Certificate 12A, 112 minutes
Director: Jeff Nichols
Stars: Michael Shannon, Joel Edgerton, Kirsten Dunst
Midnight Special opens with a black screen and a news programme which has a report of an Amber Alert for an 8 year old boy who has been kidnapped from his home near San Angelo in Texas. When the black screen goes, the scene is of a motel room with two men with the television. One of the men looks to be the man on the television, Roy Tomlin (Michael Shannon, Man of Steel), but older - the photograph itself looks quite old. There is another man, Lucas (Joel Edgerton, The Great Gatsby), whose appearance looks faintly military in nature, and the two are packing away several guns. There is a young boy with them, naturally enough, the missing boy Alton Meyer (Jaeden Lieberher). The boy is not restrained in any way, and doesn't look at all worried to be with the men. There are some oddities, though - the boy is wearing goggles and ear protectors for some reason, and this is not just a strange affectation. The window of the motel room is also blacked out with cardboard, and the peephole is covered with black tape.
Roy is the boy's natural father, and this may look like a simple story of a parent kidnapping their own child. It's not that simple though. Roy took the boy from the Ranch, a religious compound run by Calvin Meyer (Sam Shepard). Calvin had adopted the boy, and wants to get him back within four days. The cult, in the moments just before it is raided by the FBI, led by Agent Miller (Paul Sparks), seem more than a little odd, even for an American religious cult, with their sermons having responses consisting of strings of numbers, and being quotes from readings only a few years old.
The cult looks upon Alton as their saviour, and want him back. They are not the ones who called in the Amber Alert. This was presumably done by the FBI, who are looking for Alton for their own reasons. The FBI detain everyone at the Ranch and bring them in for questioning at a local school, and the interviews only reinforce the odd feelings about the cult, but they are definitely fixated on Alton, having even altered their lives around him.

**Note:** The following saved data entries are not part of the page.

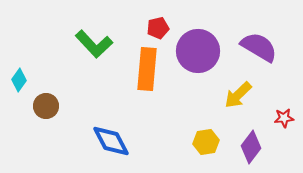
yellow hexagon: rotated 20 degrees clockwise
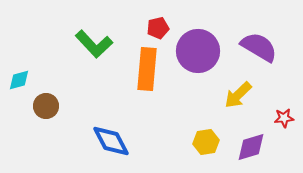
cyan diamond: rotated 40 degrees clockwise
purple diamond: rotated 36 degrees clockwise
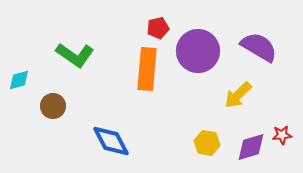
green L-shape: moved 19 px left, 11 px down; rotated 12 degrees counterclockwise
brown circle: moved 7 px right
red star: moved 2 px left, 17 px down
yellow hexagon: moved 1 px right, 1 px down; rotated 20 degrees clockwise
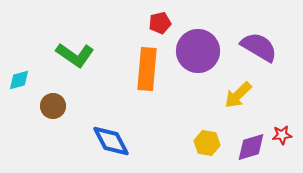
red pentagon: moved 2 px right, 5 px up
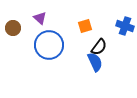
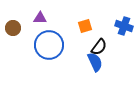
purple triangle: rotated 40 degrees counterclockwise
blue cross: moved 1 px left
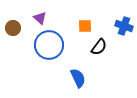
purple triangle: rotated 40 degrees clockwise
orange square: rotated 16 degrees clockwise
blue semicircle: moved 17 px left, 16 px down
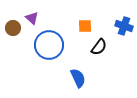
purple triangle: moved 8 px left
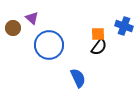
orange square: moved 13 px right, 8 px down
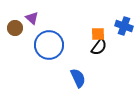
brown circle: moved 2 px right
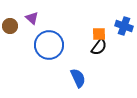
brown circle: moved 5 px left, 2 px up
orange square: moved 1 px right
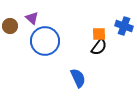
blue circle: moved 4 px left, 4 px up
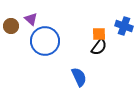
purple triangle: moved 1 px left, 1 px down
brown circle: moved 1 px right
blue semicircle: moved 1 px right, 1 px up
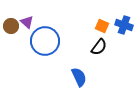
purple triangle: moved 4 px left, 3 px down
blue cross: moved 1 px up
orange square: moved 3 px right, 8 px up; rotated 24 degrees clockwise
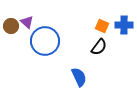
blue cross: rotated 18 degrees counterclockwise
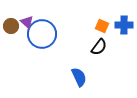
blue circle: moved 3 px left, 7 px up
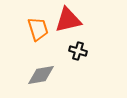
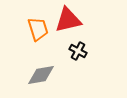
black cross: rotated 12 degrees clockwise
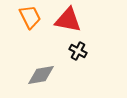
red triangle: rotated 24 degrees clockwise
orange trapezoid: moved 8 px left, 12 px up; rotated 10 degrees counterclockwise
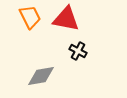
red triangle: moved 2 px left, 1 px up
gray diamond: moved 1 px down
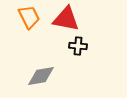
orange trapezoid: moved 1 px left
black cross: moved 5 px up; rotated 24 degrees counterclockwise
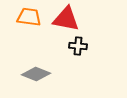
orange trapezoid: rotated 55 degrees counterclockwise
gray diamond: moved 5 px left, 2 px up; rotated 32 degrees clockwise
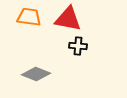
red triangle: moved 2 px right
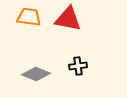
black cross: moved 20 px down; rotated 12 degrees counterclockwise
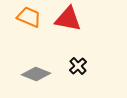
orange trapezoid: rotated 15 degrees clockwise
black cross: rotated 36 degrees counterclockwise
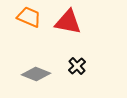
red triangle: moved 3 px down
black cross: moved 1 px left
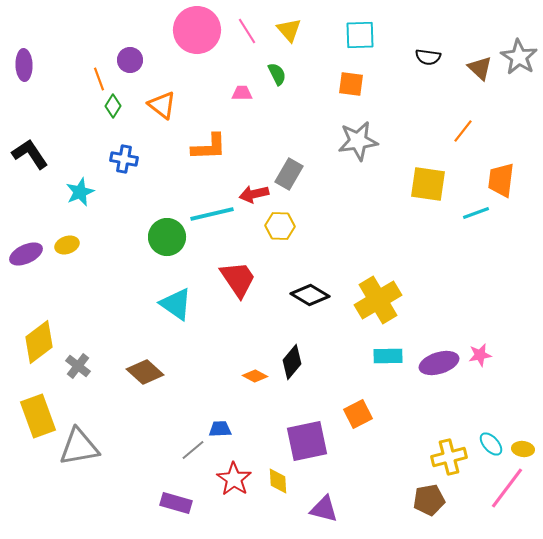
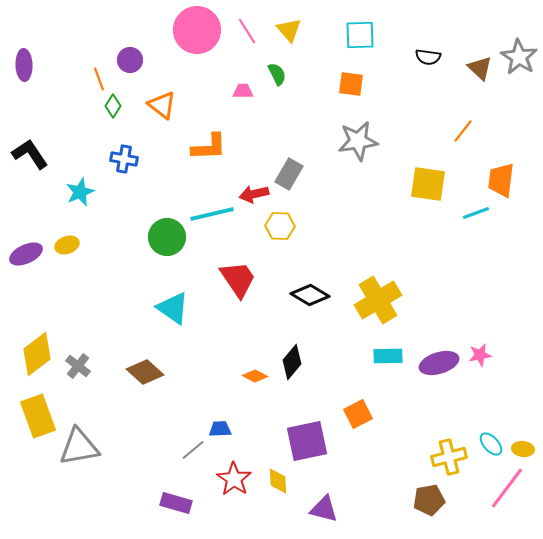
pink trapezoid at (242, 93): moved 1 px right, 2 px up
cyan triangle at (176, 304): moved 3 px left, 4 px down
yellow diamond at (39, 342): moved 2 px left, 12 px down
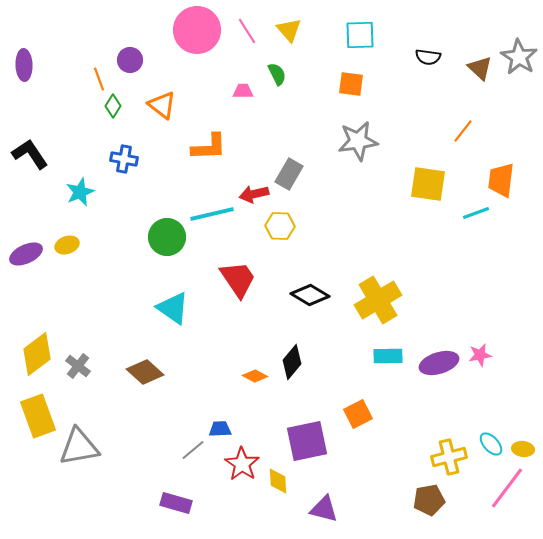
red star at (234, 479): moved 8 px right, 15 px up
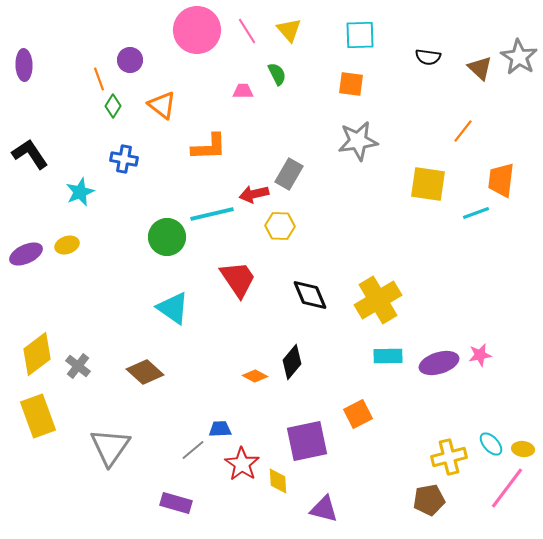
black diamond at (310, 295): rotated 36 degrees clockwise
gray triangle at (79, 447): moved 31 px right; rotated 45 degrees counterclockwise
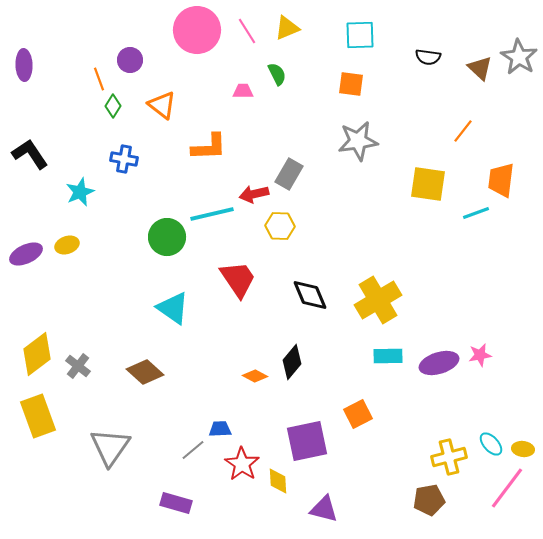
yellow triangle at (289, 30): moved 2 px left, 2 px up; rotated 48 degrees clockwise
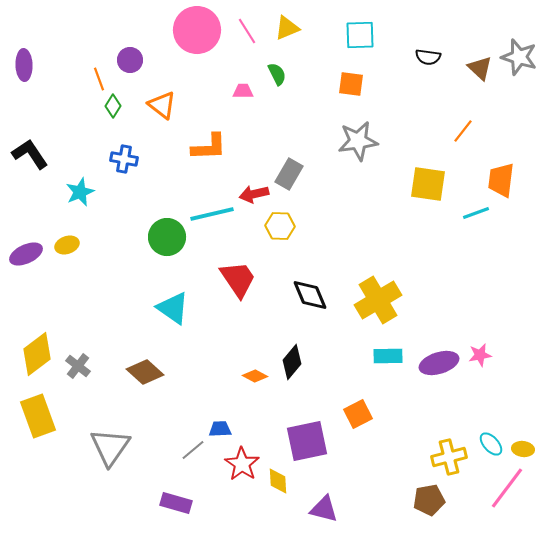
gray star at (519, 57): rotated 15 degrees counterclockwise
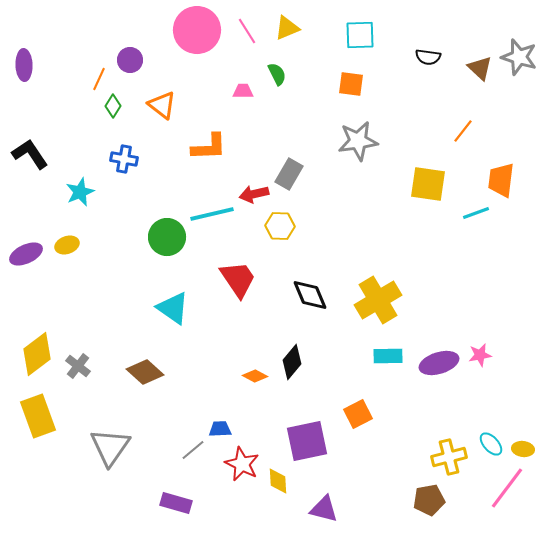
orange line at (99, 79): rotated 45 degrees clockwise
red star at (242, 464): rotated 8 degrees counterclockwise
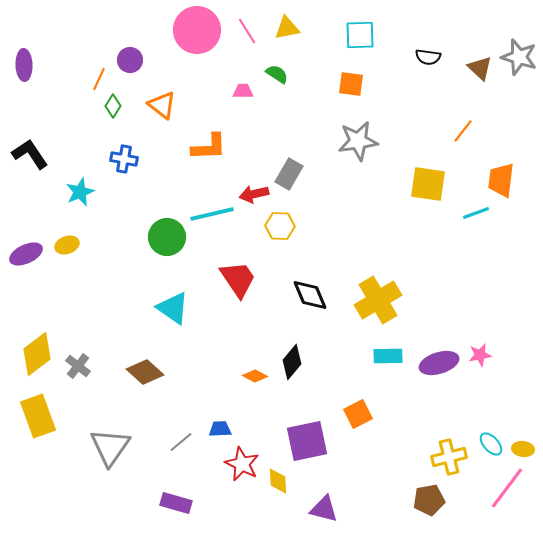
yellow triangle at (287, 28): rotated 12 degrees clockwise
green semicircle at (277, 74): rotated 30 degrees counterclockwise
gray line at (193, 450): moved 12 px left, 8 px up
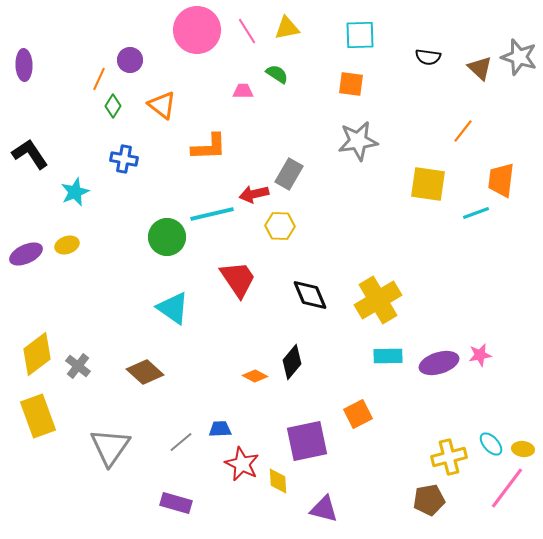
cyan star at (80, 192): moved 5 px left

The reasons that the government is looking for the boy become more apparent with the appearance of Paul Sevier (Adam Driver, Star Wars: Episode VII - The Force Awakens) of the National Security Agency. It seems that the strange sermons at the Ranch contain government information that has been hacked in a way that should be impossible, and Sevier and the NSA want to know how.
Roy and Lucas are first heading to find Sarah Tomlin (Kirsten Dunst), Alton's mother (Calvin made out that she had deserted the child, but that doesn't appear to be the case), and then they are going to the location. Alton himself doesn't look very well, and deteriorates as time passes, but why isn't known, and he also has an odd reaction to sunlight, which is why the motel room's window was blacked out at the beginning. As well as avoiding the cultists who are looking for Alton, they also have to avoid the forces of the FBI, as well as the military. Alton's ability to access secret government information has them worried, never mind all the other odd events that seem to happen around him. His abilities, and the things that he can make people see, do have a profound effect on those that experience them directly.

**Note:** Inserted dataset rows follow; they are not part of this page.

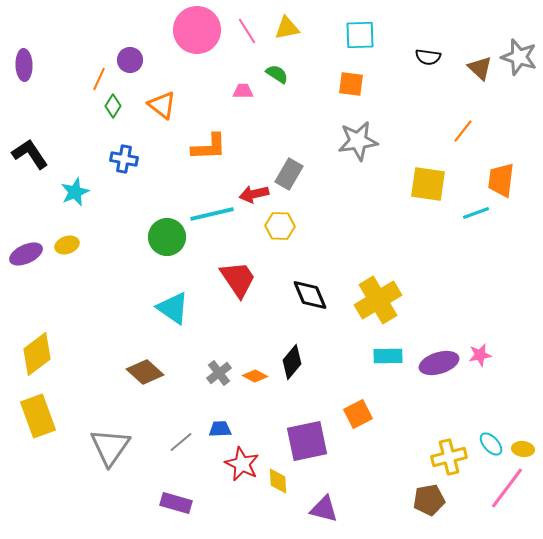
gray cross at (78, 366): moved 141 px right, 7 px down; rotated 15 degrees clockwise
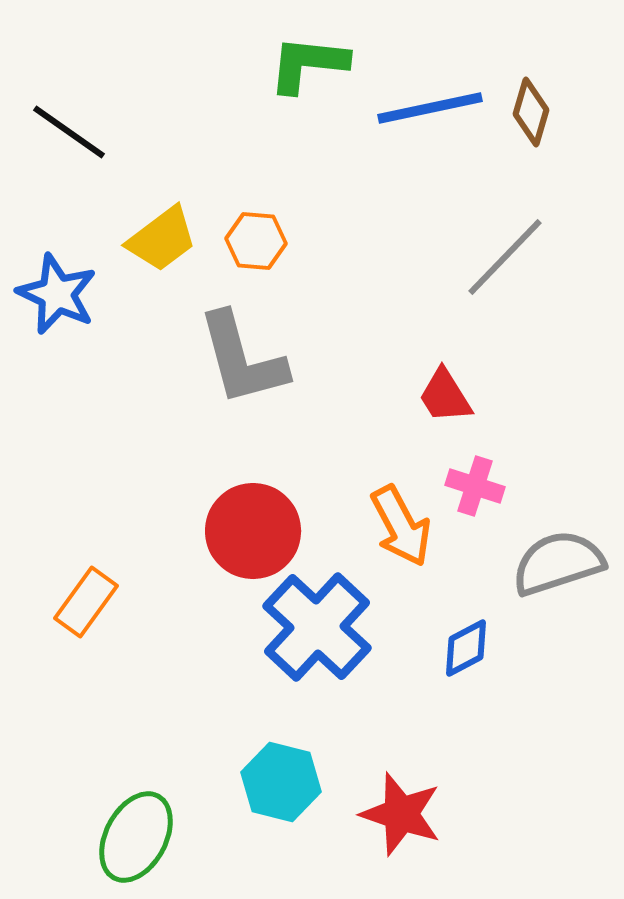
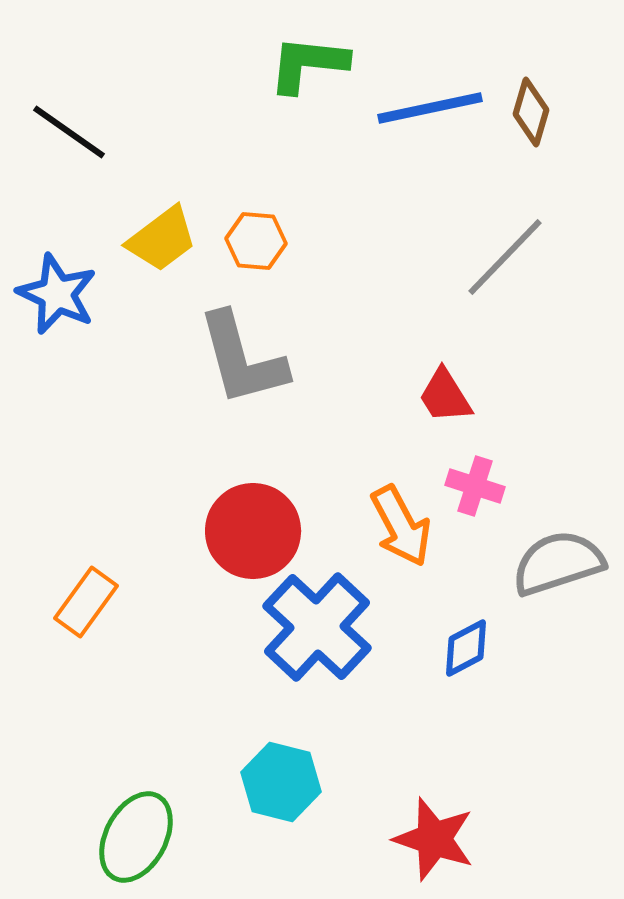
red star: moved 33 px right, 25 px down
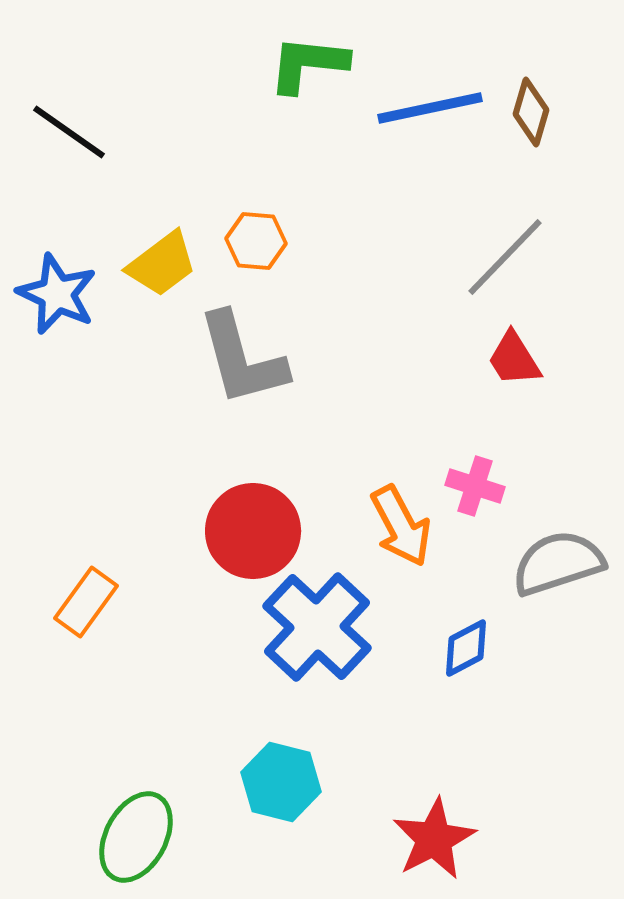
yellow trapezoid: moved 25 px down
red trapezoid: moved 69 px right, 37 px up
red star: rotated 26 degrees clockwise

With Alton having some sort of problem with daylight, a lot of the film takes place during the dark, either at night or in rooms lit solely by artificial light, which does make it quite atmospheric. There are moments where there's a lot of talking, but there are other moments where there's only silence, simply ambient noise and instrumental music. careful attention really needs to be paid to what is happening, as Midnight Express is a film that certainly requires some thinking, and what is going on cannot be quickly fathomed out, although there are hints dropped throughout the film. From the earlier hints, some assumptions may be made that are wrong. This is a combination of a vocal film and one that's very quiet, and the musical choices add to its atmosphere.

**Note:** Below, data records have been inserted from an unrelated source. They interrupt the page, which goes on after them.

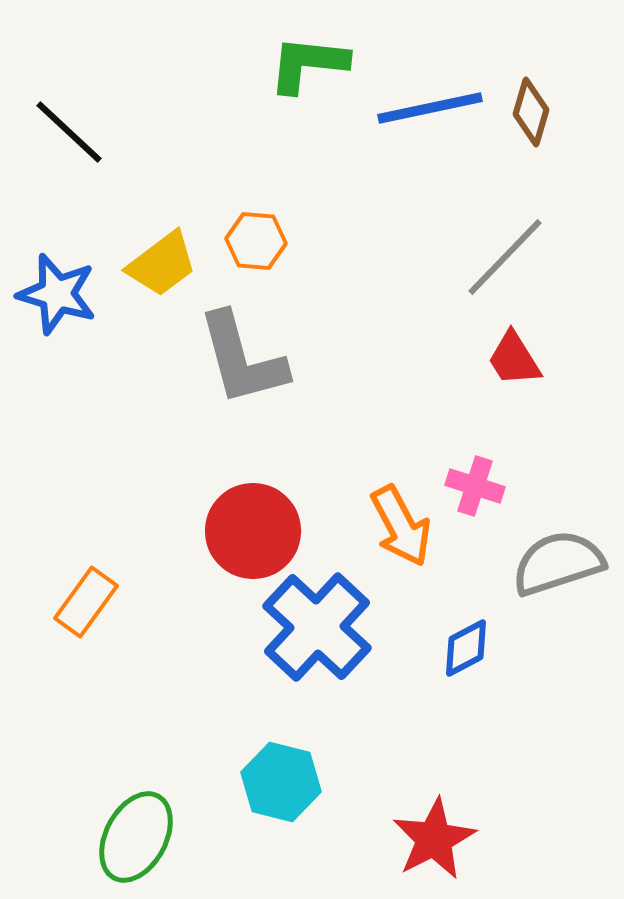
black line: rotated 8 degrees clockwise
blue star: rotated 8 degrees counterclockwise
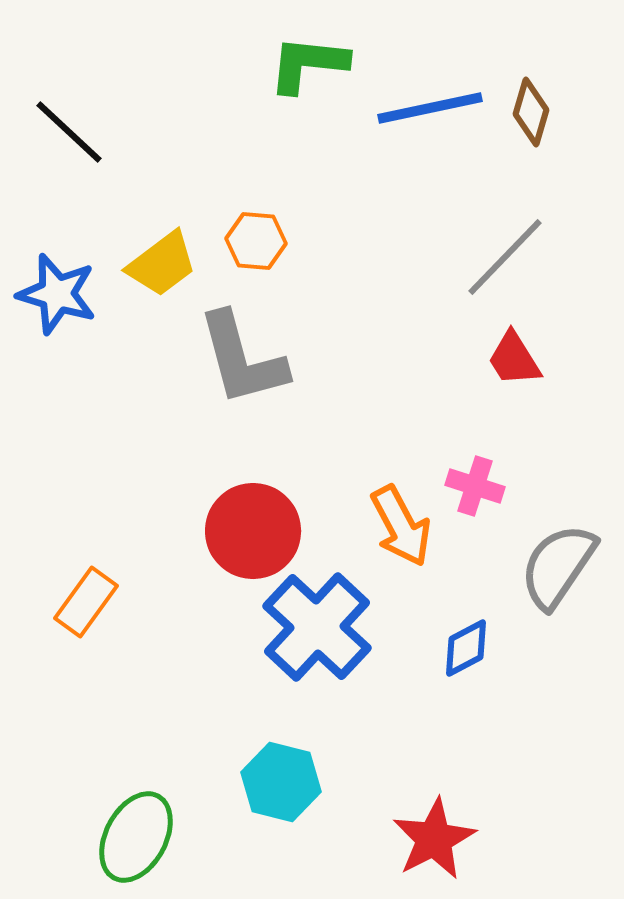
gray semicircle: moved 3 px down; rotated 38 degrees counterclockwise
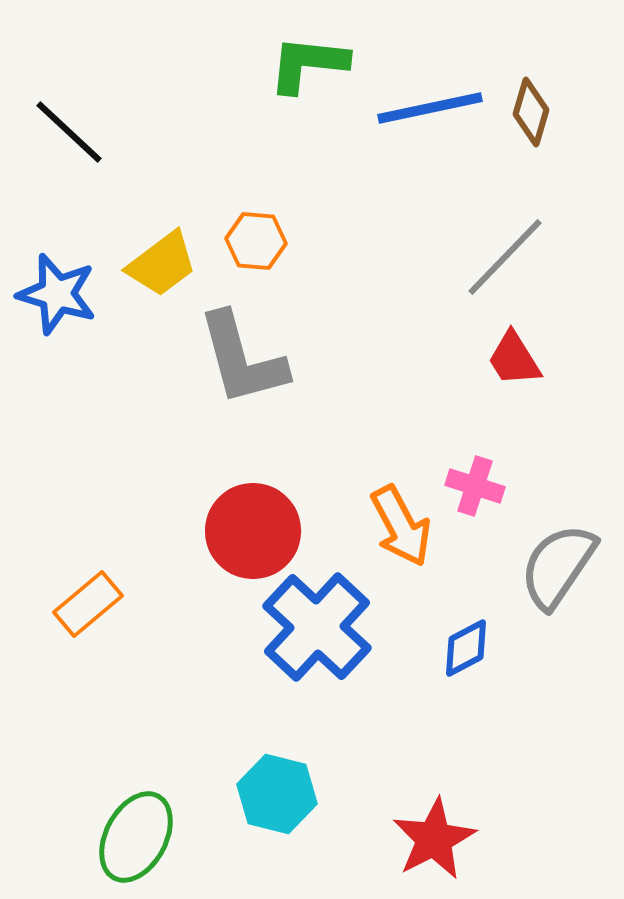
orange rectangle: moved 2 px right, 2 px down; rotated 14 degrees clockwise
cyan hexagon: moved 4 px left, 12 px down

Oddly, the film doesn't feel as long as it is - and it's the best part of two hours long, which is rather above average for most films - even though it's not fast paced at all. The acting, and the need to find out what is going on, make the film oddly gripping to watch. There is an ongoing chase as the government and the Ranch are looking for Alton, and there are guns around, but it's definitely not an action film either. This is a science fiction film, but quite a cerebral one, rather than one that relies purely on special effects and action (and it's nothing like the big science fiction films that a couple of the stars have appeared in). Fortunately, it doesn't seem to make the mistake of trying too hard to be stylish, which so many films in this sort of situation do, it just stands on its own merits. Midnight Special is definitely worth a watch, although it's probably not to everyone's taste, being very different to most (but not all) other current films in the genre.